**Records for the exercise**

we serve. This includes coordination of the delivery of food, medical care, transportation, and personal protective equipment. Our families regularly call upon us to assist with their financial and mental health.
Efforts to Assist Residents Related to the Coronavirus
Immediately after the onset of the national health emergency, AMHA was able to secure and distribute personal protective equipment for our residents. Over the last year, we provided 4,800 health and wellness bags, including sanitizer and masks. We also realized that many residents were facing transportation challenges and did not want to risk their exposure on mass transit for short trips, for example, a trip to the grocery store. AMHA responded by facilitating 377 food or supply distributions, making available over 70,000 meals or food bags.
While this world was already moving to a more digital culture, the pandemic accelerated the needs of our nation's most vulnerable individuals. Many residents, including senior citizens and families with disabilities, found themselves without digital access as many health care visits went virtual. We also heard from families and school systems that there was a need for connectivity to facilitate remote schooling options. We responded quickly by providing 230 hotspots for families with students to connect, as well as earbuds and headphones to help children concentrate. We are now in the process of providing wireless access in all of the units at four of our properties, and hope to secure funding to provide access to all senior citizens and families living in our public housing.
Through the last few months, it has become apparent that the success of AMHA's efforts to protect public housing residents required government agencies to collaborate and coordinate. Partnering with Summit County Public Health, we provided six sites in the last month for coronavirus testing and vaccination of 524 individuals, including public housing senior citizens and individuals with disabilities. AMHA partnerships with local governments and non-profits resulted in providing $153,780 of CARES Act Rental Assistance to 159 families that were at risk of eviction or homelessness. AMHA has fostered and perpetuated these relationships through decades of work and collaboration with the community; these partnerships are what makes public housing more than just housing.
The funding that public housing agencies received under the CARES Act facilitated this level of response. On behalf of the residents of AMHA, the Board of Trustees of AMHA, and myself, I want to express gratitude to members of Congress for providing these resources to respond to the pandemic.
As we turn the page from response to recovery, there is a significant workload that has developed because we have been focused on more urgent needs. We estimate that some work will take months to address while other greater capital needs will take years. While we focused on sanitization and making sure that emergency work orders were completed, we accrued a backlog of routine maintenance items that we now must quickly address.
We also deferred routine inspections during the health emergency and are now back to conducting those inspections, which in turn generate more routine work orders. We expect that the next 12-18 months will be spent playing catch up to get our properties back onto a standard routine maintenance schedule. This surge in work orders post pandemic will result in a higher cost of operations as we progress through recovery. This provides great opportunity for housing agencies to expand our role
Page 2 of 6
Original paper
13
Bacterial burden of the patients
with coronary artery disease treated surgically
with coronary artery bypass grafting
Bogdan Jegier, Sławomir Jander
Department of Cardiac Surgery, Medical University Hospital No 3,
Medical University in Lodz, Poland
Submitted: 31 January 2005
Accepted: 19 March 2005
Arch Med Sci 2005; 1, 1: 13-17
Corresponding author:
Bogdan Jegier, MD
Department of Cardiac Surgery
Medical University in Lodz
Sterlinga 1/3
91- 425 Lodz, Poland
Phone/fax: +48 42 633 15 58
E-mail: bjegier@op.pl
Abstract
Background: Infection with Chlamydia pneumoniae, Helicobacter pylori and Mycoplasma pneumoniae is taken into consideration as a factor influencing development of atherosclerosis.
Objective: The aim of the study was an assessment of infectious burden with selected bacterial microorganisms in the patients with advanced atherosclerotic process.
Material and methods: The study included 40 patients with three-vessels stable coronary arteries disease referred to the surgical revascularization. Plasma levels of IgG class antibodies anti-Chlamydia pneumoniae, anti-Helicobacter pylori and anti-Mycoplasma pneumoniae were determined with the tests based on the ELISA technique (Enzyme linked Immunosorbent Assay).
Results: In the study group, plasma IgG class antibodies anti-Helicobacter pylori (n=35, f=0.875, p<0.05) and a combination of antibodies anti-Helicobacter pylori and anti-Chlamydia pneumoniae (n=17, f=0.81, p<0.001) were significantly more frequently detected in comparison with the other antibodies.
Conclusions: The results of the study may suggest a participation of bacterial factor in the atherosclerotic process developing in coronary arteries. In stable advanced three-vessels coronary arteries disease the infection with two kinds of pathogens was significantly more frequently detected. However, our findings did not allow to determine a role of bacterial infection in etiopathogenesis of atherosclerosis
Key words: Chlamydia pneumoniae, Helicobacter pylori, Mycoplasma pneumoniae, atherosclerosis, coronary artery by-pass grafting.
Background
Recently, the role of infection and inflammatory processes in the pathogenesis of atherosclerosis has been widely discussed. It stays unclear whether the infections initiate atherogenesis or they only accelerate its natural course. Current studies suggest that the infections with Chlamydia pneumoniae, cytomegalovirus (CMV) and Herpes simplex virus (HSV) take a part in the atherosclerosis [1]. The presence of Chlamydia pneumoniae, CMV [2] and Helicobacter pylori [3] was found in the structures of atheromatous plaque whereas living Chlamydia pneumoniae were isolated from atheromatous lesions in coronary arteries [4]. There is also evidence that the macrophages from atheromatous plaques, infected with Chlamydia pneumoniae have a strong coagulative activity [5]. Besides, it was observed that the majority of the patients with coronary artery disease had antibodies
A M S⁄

**What to work on**
Nothing but a number is wanted here: how many lines of the material contain the string "Bogdan".

**Output for this task**
2